How you can swim clear of phishing

Stay alert. Scammers are using increasingly advanced tactics to impersonate trusted brands and steal personal information. Learn to spot phishing hooks and protect yourself with Visa.

We have all received that email that is too good to be true.

“Click here to claim your prize!”

Or the suspicious note from a “friend” asking for help with an unusual task, like paying a stranger, or sending a password.

Such techniques are examples of phishing, where impersonators or fraud actors deceive a victim into revealing personal information, often banking or payment credentials. These can be mistakenly provided by the victim, or accessed through malicious software lurking on the websites that victims are lured to visit.

recent report suggests that on average, a person receives over 120 emails a day. Of which, at least one involves a phishing attack. This may seem to be a small number but considering the amounts of money at risk, they constitute a big threat to consumers.

The ultimate goal of phishing attacks is often to make money. This can be directly — for example, by stealing credit card information and other sensitive data — or via bank account details on a personal level. Fraudsters may even aim to trick finance departments into making bogus payments or plant malware into intranet servers to access sensitive information.

The many faces of phishing

There are many forms of phishing. Some are "spray and pray": large-scale attacks sent to large databases, featuring hundreds of thousands of email addresses, typically acquired illicitly. These aren’t targeting you, but your email address is in that database.

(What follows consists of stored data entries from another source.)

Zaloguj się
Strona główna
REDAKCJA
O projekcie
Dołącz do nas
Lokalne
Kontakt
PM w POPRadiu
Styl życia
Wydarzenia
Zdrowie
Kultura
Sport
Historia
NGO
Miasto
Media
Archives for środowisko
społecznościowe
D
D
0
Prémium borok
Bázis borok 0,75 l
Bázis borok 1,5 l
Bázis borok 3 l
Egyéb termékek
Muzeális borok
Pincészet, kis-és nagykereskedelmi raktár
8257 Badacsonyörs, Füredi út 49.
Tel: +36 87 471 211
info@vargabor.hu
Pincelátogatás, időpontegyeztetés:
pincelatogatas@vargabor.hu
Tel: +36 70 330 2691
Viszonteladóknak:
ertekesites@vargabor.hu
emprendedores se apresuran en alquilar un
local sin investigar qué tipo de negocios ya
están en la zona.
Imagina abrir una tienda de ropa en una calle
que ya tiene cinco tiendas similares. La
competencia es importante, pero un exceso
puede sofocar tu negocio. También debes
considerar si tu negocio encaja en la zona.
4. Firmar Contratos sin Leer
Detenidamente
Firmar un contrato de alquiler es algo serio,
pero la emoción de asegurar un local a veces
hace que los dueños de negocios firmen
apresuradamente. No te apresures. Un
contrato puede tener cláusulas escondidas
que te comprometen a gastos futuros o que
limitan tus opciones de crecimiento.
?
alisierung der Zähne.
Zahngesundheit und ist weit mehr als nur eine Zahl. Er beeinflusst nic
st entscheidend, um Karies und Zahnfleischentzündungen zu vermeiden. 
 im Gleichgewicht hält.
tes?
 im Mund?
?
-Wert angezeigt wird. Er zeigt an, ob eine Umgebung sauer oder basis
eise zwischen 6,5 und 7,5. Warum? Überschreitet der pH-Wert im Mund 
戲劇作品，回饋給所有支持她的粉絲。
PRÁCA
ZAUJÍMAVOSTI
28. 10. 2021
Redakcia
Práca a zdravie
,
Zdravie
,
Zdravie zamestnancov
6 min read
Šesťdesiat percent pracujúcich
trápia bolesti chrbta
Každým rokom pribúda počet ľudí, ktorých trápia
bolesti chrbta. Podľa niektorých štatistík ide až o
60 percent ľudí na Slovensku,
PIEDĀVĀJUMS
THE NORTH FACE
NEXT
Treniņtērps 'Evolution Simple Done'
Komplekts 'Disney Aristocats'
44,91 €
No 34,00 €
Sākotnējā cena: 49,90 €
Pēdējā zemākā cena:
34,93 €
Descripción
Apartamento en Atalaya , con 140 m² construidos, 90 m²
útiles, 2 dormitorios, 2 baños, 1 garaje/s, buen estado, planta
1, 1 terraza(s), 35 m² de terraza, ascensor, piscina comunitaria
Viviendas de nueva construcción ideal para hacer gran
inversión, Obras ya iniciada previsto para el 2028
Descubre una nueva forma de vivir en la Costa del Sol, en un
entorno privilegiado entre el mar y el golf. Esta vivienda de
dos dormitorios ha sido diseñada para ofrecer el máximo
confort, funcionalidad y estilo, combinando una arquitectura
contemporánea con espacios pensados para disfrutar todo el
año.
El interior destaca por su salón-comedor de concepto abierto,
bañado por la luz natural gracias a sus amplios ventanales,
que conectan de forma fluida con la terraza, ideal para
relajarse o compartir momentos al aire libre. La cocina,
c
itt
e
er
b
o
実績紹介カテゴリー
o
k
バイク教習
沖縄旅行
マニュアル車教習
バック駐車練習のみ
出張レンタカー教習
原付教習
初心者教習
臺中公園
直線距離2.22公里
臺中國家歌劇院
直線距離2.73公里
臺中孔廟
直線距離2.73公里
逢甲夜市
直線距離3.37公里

Then there’s spear phishing: personalised emails asking you to do something suspicious for a person or company you know. One variant, whaling, aims to fool high-income or wealthy targets to make fraudulent payments or disclose sensitive data. There’s also pharming, which redirects users from legitimate websites to lookalikes. When victims are prompted to enter their login credentials, they are captured by malware installed on these fake websites.

Beyond links and attachments, fraudsters are fast turning to more sophisticated methods to entrap their victims. Some of them include:

  • Clone Phishing: Fraudsters can impersonate a legitimate email with valid links or attachments, replacing them with malicious ones.
  • Calendar Phishing: Fraudsters may send calendar invites equipped with malware to access company networks and sensitive information contained within.
  • Link Manipulation: Perpetrators create a URL that looks real but actually takes you to a harmful They may also hide or misspell malicious URLs.

More recently, perpetrators have even turned to chatbots and large language models to make conversations more real and believable, making them harder to detect.

How you can stop phishing in its tracks

A combination of vigilance and robust technology can help you spot and stop attacks. Phishing attacks usually involve several common traits. They often request login details and payment information, demand urgent action, or contain suspicious attachments and URLs.

It pays to stay alert when you receive these requests or messages. Here are useful tips you can abide by:

  • Pause: Don’t rush. Be mindful of what you are being asked to do to avoid unwittingly clicking on malicious links or entering your private information on unsafe websites. One important tip is to check URLs carefully - scammers often create web addresses that look almost identical to trusted brands or platforms, often with slight differences.
  • Check: Always verify that the sender’s identities are legitimate and authentic. Be more cautious about deals that seem too attractive – if the price looks too good to be true, it likely is. If you are still unsure, a quick online search can often tell you whether the image has appeared on another site.
  • Ask around: A good way to verify a merchant’s legitimacy is by simply asking your friends and families or looking at customer reviews. Scammers often don’t have many reviews, and the ones they do are overly positive or exaggerated, which is likely a sign they’ve written them themselves.
  • Act only when you are sure: Only click on links and provide your personal information when you are certain that they are safe to interact with. Remember that legitimate websites and platforms often accept payments via trusted payment gateways like Visa, which offer additional security capabilities that help to detect and pre-empt fraudulent transactions.

Fortunately, there is also technology on our side. Anti-phishing software are often built into popular email services, which automatically classifies emails with blacklisted domain names as spam. When you are asked to make payment or share banking or card credentials, look out for trusted payment gateways like Visa to reduce your chances of a costly mistake.


___________________________________________
¹ Visa, 2024 Global eCommerce Payments & Fraud Report, 25th Edition

While technology is improving, staying informed about phishing and other kinds of fraud will help you put your best foot forward.